Former Senator Bongbong Marcos files certificate of candidacy to run as presidential bet in 2022

Says the original plan was to adopt Pres. Duterte as his VP, but that changed with PRRD’s decision not to run anymore

Former Senator Ferdinand “Bongbong” Marcos Jr., files his certificate of candidacy with the Commision on Elections on Wednesday, Oct. 6, 2021 (Screenshot of Agence France Presse video)

 

(Eagle News) – Former senator Ferdinand “Bongbong” Marcos Jr., filed his certificate of candidacy to run as president for next year’s elections, on Wednesday, Oct. 6, a day after announcing his bid to run for the top post.

Marcos Jr., filed his CoC with the Commission on Elections (Comelec) accompanied by his wife, Liza Marcos.

“As you have witnessed, I just filed my certificate of candidacy for president just now,” he said.

“So I guess that makes it all official.”

He said that he would be running under the Partido Federal ng Pilipinas (PFP).

Marcos said he has no running-mate for now under the PFP.

He said that the “original plan was for us to adopt PRRD for our vice-presidential candidate,” referring to President Rodrigo Duterte

But he said that what happened last Saturday, Oct. 2 — the withdrawal from the 2022 vice-presidential race by President Duterte — had changed everything.

Former Philippine senator Ferdinand “Bongbong” Marcos Jr, son of former dictator Ferdinand Marcos, speaks after filing his candidacy for the country’s 2022 presidential race, at Sofitel Harbor Garden Tent in Pasay on October 6, 2021. (Photo by Rouelle Umali / POOL / AFP)

When asked if he would consider Senator Christopher “Bong” Go, the PDP-Laban’s VP bet, as his running-mate, he said “that is possible.”

This developed as the ruling PDP-Laban party has yet to announce who its standard bearer will be.

Marcos Jr.,  who ran as vice-presidential candidate in 2016 but narrowly lost to Leni Robredo, earlier said that he had been waiting for the decision of what he called the “Davao group” on the matter, apparently referring to the Dutertes.

President Duterte had already withdrawn his vice-presidential bid and announced his plan to retire after his term in June 2022 on Saturday, Oct. 2.

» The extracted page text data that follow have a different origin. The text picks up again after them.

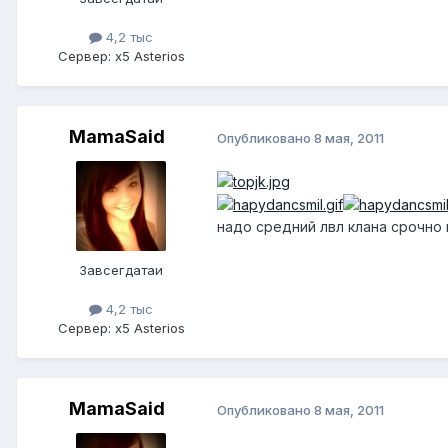
4,2 тыс
Сервер:
x5 Asterios
MamaSaid
Опубликовано
8 мая, 2011
надо средний лвл клана срочно
Завсегдатаи
4,2 тыс
Сервер:
x5 Asterios
MamaSaid
Опубликовано
8 мая, 2011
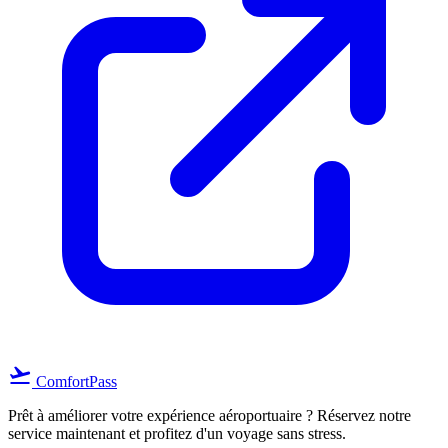
flight_takeoff
ComfortPass
Prêt à améliorer votre expérience aéroportuaire ? Réservez notre
service maintenant et profitez d'un voyage sans stress.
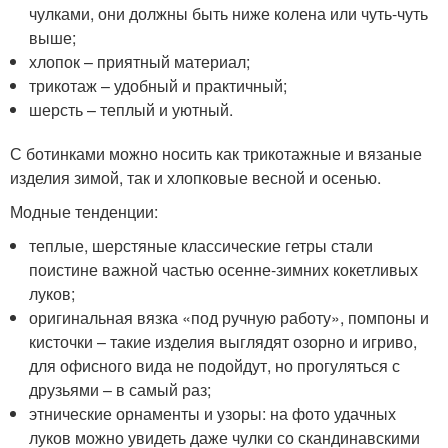
чулками, они должны быть ниже колена или чуть-чуть
выше;
хлопок – приятный материал;
трикотаж – удобный и практичный;
шерсть – теплый и уютный.
С ботинками можно носить как трикотажные и вязаные
изделия зимой, так и хлопковые весной и осенью.
Модные тенденции:
теплые, шерстяные классические гетры стали
поистине важной частью осенне-зимних кокетливых
луков;
оригинальная вязка «под ручную работу», помпоны и
кисточки – такие изделия выглядят озорно и игриво,
для офисного вида не подойдут, но прогуляться с
друзьями – в самый раз;
этнические орнаменты и узоры: на фото удачных
луков можно увидеть даже чулки со скандинавскими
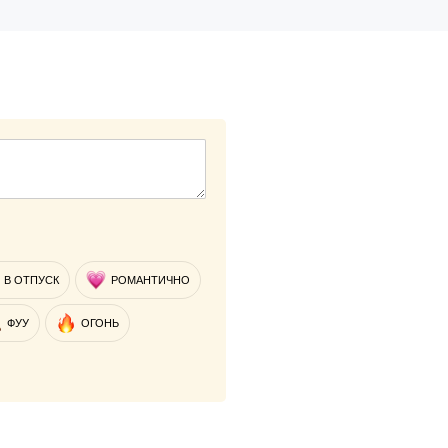
В ОТПУСК
РОМАНТИЧНО
ФУУ
ОГОНЬ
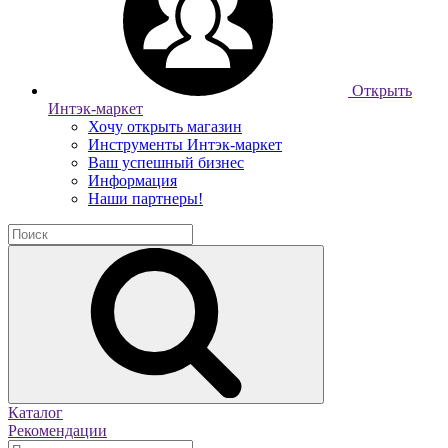
Открыть
Интэк-маркет
Хочу открыть магазин
Инструменты Интэк-маркет
Ваш успешный бизнес
Информация
Наши партнеры!
Каталог
Рекомендации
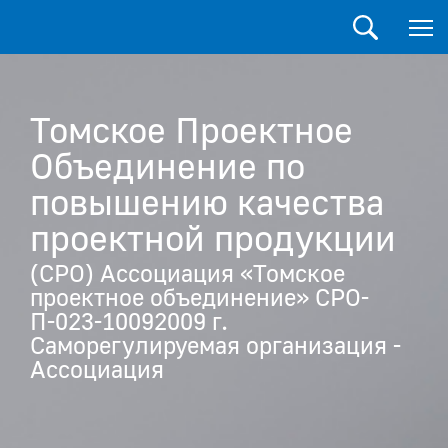
Томское Проектное
Объединение по
повышению качества
проектной продукции
(СРО) Ассоциация «Томское
проектное объединение» СРО-
П-023-10092009 г.
Саморегулируемая организация -
Ассоциация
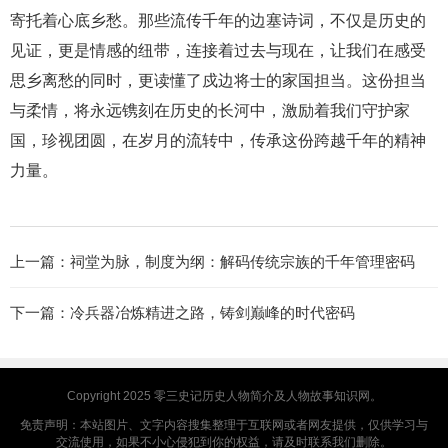
寄托着心底乡愁。那些流传千年的边塞诗词，不仅是历史的
见证，更是情感的纽带，连接着过去与现在，让我们在感受
思乡离愁的同时，更读懂了戍边将士的家国担当。这份担当
与柔情，将永远镌刻在历史的长河中，激励着我们守护家
国，珍视团圆，在岁月的流转中，传承这份跨越千年的精神
力量。
上一篇：
祠堂为脉，制度为纲：解码传统宗族的千年管理密码
下一篇：
冷兵器冶炼精进之路，铸剑巅峰的时代密码
Copyright 2025
零三史记
历史人物简介及人物故事知识网。
免责声明：本站图片、文字内容搜集整理于互联网或者网友提供，仅供学习与
交流使用，如果不小心侵犯到你的权益，请及时联系我们删除。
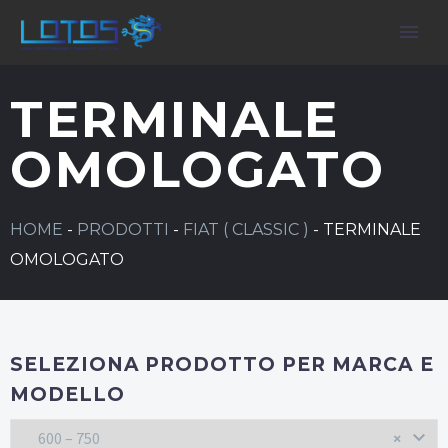
TERMINALE
OMOLOGATO
HOME
-
PRODOTTI
-
FIAT ( CLASSIC )
-
TERMINALE
OMOLOGATO
SELEZIONA PRODOTTO PER MARCA E
MODELLO
600 – 750
×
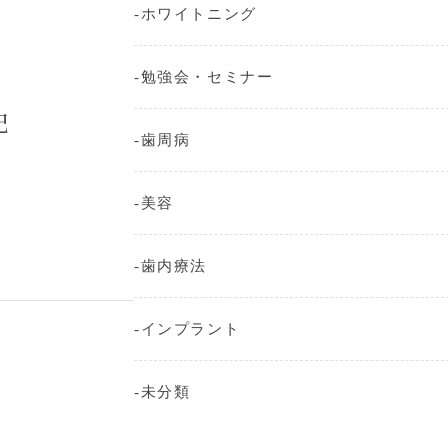
ホワイトニング
勉強会・セミナー
紀
歯周病
美容
歯内療法
インプラント
未分類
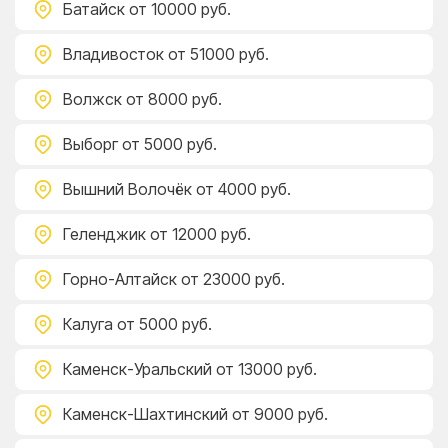
Батайск
от 10000 руб.
Владивосток
от 51000 руб.
Волжск
от 8000 руб.
Выборг
от 5000 руб.
Вышний Волочёк
от 4000 руб.
Геленджик
от 12000 руб.
Горно-Алтайск
от 23000 руб.
Калуга
от 5000 руб.
Каменск-Уральский
от 13000 руб.
Каменск-Шахтинский
от 9000 руб.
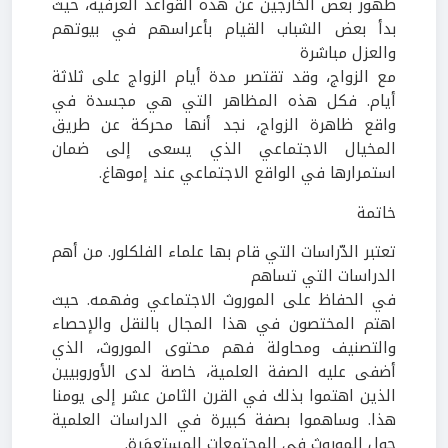
ظهور بعض الخارجين عن هذه القواعد العرفية، حيث
بدأ بعض الشباب القيام بأعراسهم في بيوتهم
والعزل مباشرة
مع الزواج، وقد تقتصر مدة أيام الزواج على ثلاثة
أيام. فكل هذه المظاهر التي هي مجسدة في
واقع ظاهرة الزواج، نجد أنها محركة عن طريق
المخيال الاجتماعي الذي يسعى إلى ضمان
استمرارها في الواقع الاجتماعي عند إموهاغ.
خاتمة
تعتبر الدّراسات التي قام بها علماء الفلكلور. من أهم
الدراسات التي تساهم
في الحفاظ على الموروث الاجتماعي وفهمه. حيث
اهتم المختصون في هذا المجال بالنقل والإحصاء
والتصنيف ومحاولة فهم محتوى الموروث، الذي
أضفى عليه الصفة العلمية، خاصة لدى الأوروبيين
الذين اهتموا بذلك في القرن الثامن عشر إلى يومنا
هذا. وساهموا بصفة كبيرة في الدراسات العلمية
حول الموروث في المجتمعات المستعمَرة.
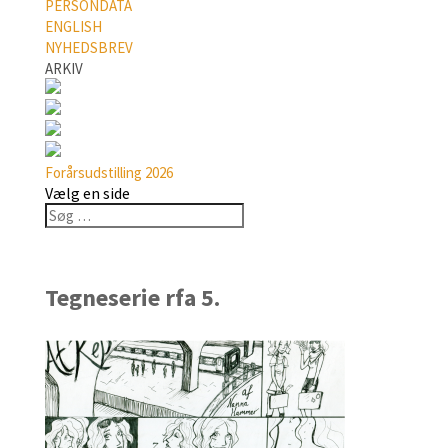
PERSONDATA
ENGLISH
NYHEDSBREV
ARKIV
Forårsudstilling 2026
Vælg en side
Tegneserie rfa 5.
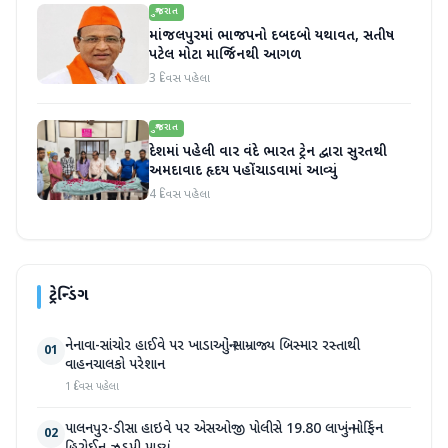
ગુજરાત
માંજલપુરમાં ભાજપનો દબદબો યથાવત, સતીષ
પટેલ મોટા માર્જિનથી આગળ
3 દિવસ પહેલા
ગુજરાત
દેશમાં પહેલી વાર વંદે ભારત ટ્રેન દ્વારા સુરતથી
અમદાવાદ હૃદય પહોંચાડવામાં આવ્યું
4 દિવસ પહેલા
ટ્રેન્ડિંગ
નેનાવા-સાંચોર હાઈવે પર ખાડાઓનું સામ્રાજ્ય બિસ્માર રસ્તાથી
01
વાહનચાલકો પરેશાન
1 દિવસ પહેલા
પાલનપુર-ડીસા હાઇવે પર એસઓજી પોલીસે 19.80 લાખનું મોર્ફિન
02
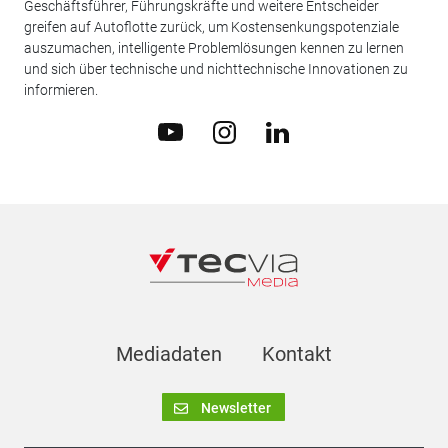
Geschäftsführer, Führungskräfte und weitere Entscheider
greifen auf Autoflotte zurück, um Kostensenkungspotenziale
auszumachen, intelligente Problemlösungen kennen zu lernen
und sich über technische und nichttechnische Innovationen zu
informieren.
Mediadaten
Kontakt
Newsletter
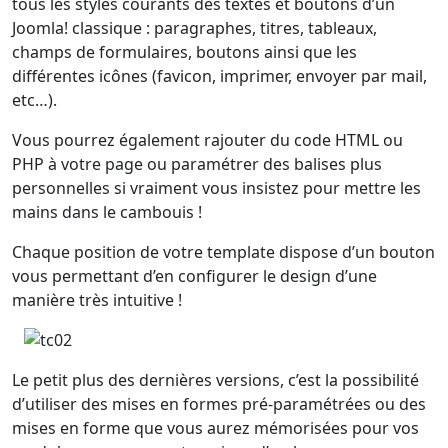
tous les styles courants des textes et boutons d’un
Joomla! classique : paragraphes, titres, tableaux,
champs de formulaires, boutons ainsi que les
différentes icônes (favicon, imprimer, envoyer par mail,
etc…).
Vous pourrez également rajouter du code HTML ou
PHP à votre page ou paramétrer des balises plus
personnelles si vraiment vous insistez pour mettre les
mains dans le cambouis !
Chaque position de votre template dispose d’un bouton
vous permettant d’en configurer le design d’une
manière très intuitive !
Le petit plus des dernières versions, c’est la possibilité
d’utiliser des mises en formes pré-paramétrées ou des
mises en forme que vous aurez mémorisées pour vos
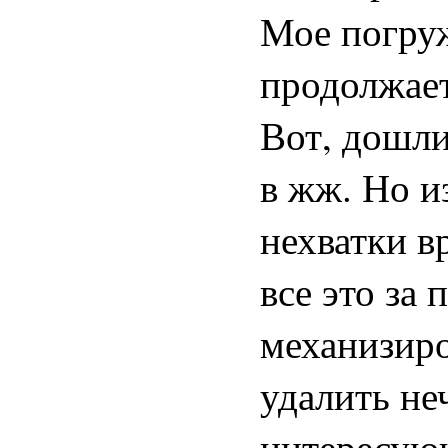
Мое погру
продолжает
Вот, дошли
в жж. Но и
нехватки в
все это за 
механизиро
удалить не
интересующ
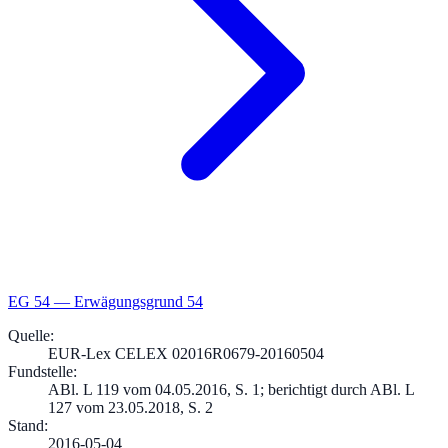
EG
54
—
Erwägungsgrund 54
Quelle
:
EUR-Lex CELEX 02016R0679-20160504
Fundstelle
:
ABl. L 119 vom 04.05.2016, S. 1; berichtigt durch ABl. L
127 vom 23.05.2018, S. 2
Stand
:
2016-05-04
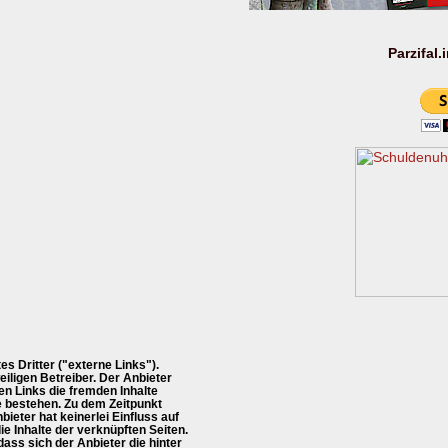
Parzifal.
s Dritter ("externe Links").
iligen Betreiber. Der Anbieter
en Links die fremden Inhalte
e bestehen. Zu dem Zeitpunkt
ieter hat keinerlei Einfluss auf
ie Inhalte der verknüpften Seiten.
ass sich der Anbieter die hinter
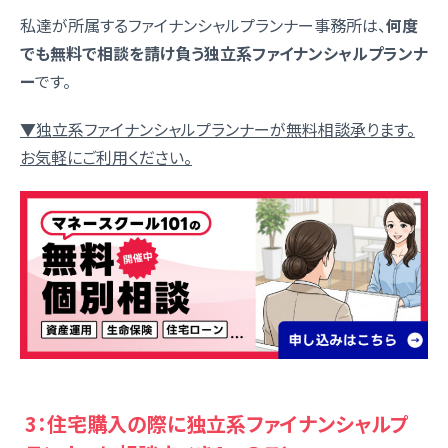
私達が所属するファイナンシャルプランナー事務所は、
何度
でも無料で相談を請け負う独立系ファイナンシャルプランナ
ー
です。
▼独立系ファイナンシャルプランナーが無料相談承ります。
お気軽にご利用ください。
3：住宅購入の際に独立系ファイナンシャルプ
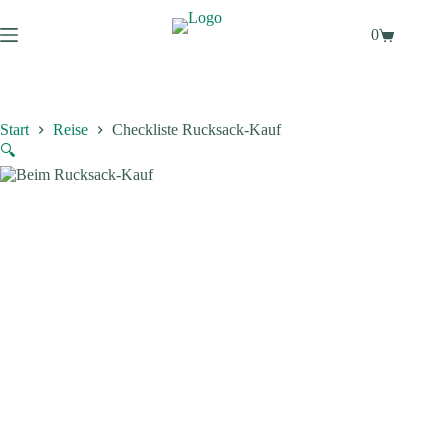
Zum
Inhalt
0
Warenkorb
springen
Start
Reise
Checkliste Rucksack-Kauf
🔍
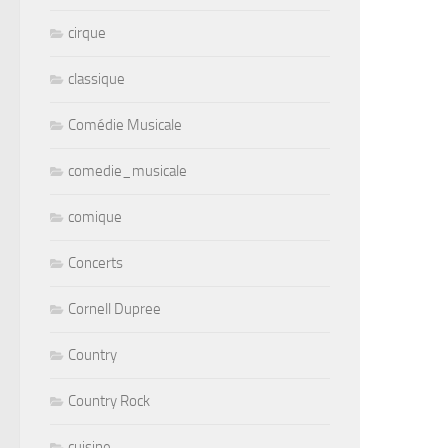
cirque
classique
Comédie Musicale
comedie_musicale
comique
Concerts
Cornell Dupree
Country
Country Rock
cuisine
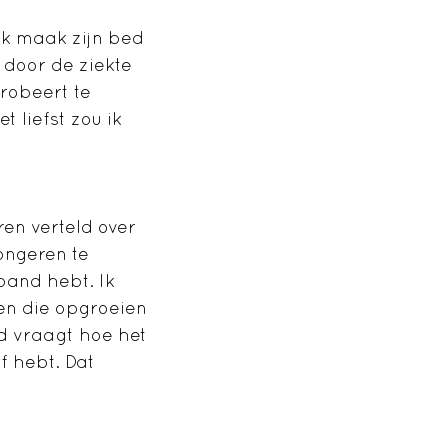
 Ik maak zijn bed
 door de ziekte
probeert te
t liefst zou ik
en verteld over
jongeren te
 band hebt. Ik
en die opgroeien
nd vraagt hoe het
af hebt. Dat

Marcos said he hoped to bring “a unifying leadership” in the Philippines.

“I know that it’s this manner of unifying leadership that can lead us through this crisis, get our people safely back to work for all of us to begin to live our lives once again,” he said on Tuesday, Oct. 5, when he announced his presidential bid.

The political divide in the country marked by both pro and anti-Marcos sentiments had been entrenched for decades, and became even wider after the ouster of the Marcoses in the 1986 and the rise into power of former President Corazon Aquino.